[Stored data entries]

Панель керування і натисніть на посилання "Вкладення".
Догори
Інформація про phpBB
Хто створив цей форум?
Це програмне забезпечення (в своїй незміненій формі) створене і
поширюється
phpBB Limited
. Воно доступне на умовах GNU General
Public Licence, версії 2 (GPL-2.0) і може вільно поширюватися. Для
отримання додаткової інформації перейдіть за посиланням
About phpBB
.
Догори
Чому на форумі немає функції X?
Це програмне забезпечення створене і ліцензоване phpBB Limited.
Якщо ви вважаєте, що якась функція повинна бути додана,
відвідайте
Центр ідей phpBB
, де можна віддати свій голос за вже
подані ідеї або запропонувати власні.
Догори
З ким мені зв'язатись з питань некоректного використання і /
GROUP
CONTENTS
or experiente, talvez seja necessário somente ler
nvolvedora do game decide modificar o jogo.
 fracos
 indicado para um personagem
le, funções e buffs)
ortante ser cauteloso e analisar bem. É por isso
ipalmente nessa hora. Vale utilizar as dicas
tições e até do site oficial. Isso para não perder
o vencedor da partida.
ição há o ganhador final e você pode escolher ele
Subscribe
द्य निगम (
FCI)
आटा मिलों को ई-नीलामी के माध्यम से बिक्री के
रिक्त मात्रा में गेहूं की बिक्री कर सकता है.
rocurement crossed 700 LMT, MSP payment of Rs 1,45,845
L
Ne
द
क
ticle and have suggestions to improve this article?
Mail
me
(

--

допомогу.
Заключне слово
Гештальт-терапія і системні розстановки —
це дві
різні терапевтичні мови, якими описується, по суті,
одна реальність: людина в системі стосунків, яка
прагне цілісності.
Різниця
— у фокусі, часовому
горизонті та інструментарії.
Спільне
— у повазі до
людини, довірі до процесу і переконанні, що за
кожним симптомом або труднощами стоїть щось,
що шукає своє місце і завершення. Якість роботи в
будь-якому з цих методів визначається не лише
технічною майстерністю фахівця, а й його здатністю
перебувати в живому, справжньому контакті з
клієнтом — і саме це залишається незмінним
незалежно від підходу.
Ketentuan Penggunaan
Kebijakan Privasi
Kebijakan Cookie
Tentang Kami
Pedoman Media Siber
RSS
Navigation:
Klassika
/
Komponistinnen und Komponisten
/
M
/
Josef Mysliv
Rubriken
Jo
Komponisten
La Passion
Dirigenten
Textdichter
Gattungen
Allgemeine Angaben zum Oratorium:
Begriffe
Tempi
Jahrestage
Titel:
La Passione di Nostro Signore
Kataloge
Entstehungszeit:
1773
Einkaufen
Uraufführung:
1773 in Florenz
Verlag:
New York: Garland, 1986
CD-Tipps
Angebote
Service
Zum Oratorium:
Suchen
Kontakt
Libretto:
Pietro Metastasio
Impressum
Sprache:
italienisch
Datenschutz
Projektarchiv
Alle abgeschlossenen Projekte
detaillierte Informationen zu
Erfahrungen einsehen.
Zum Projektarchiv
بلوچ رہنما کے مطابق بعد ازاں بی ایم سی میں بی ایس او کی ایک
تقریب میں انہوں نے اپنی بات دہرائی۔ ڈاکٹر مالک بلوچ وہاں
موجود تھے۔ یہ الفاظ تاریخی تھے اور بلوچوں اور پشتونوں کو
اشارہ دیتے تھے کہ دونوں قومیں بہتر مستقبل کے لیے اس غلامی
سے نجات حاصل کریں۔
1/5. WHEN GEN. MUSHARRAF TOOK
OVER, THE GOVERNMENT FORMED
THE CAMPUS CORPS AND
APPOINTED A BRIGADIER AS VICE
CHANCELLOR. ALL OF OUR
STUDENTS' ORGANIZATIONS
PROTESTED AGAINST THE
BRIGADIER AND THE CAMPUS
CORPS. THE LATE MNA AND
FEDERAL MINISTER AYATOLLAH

#### WHAT THE TASK ASKS
Duplicate every line in the rows above without any changes, from the line containing "Панель керування і" down to the line containing "o vencedor da partida.", including both of those lines.

#### TASK RESULT
Панель керування і натисніть на посилання "Вкладення".
Догори
Інформація про phpBB
Хто створив цей форум?
Це програмне забезпечення (в своїй незміненій формі) створене і
поширюється
phpBB Limited
. Воно доступне на умовах GNU General
Public Licence, версії 2 (GPL-2.0) і може вільно поширюватися. Для
отримання додаткової інформації перейдіть за посиланням
About phpBB
.
Догори
Чому на форумі немає функції X?
Це програмне забезпечення створене і ліцензоване phpBB Limited.
Якщо ви вважаєте, що якась функція повинна бути додана,
відвідайте
Центр ідей phpBB
, де можна віддати свій голос за вже
подані ідеї або запропонувати власні.
Догори
З ким мені зв'язатись з питань некоректного використання і /
GROUP
CONTENTS
or experiente, talvez seja necessário somente ler
nvolvedora do game decide modificar o jogo.
 fracos
 indicado para um personagem
le, funções e buffs)
ortante ser cauteloso e analisar bem. É por isso
ipalmente nessa hora. Vale utilizar as dicas
tições e até do site oficial. Isso para não perder
o vencedor da partida.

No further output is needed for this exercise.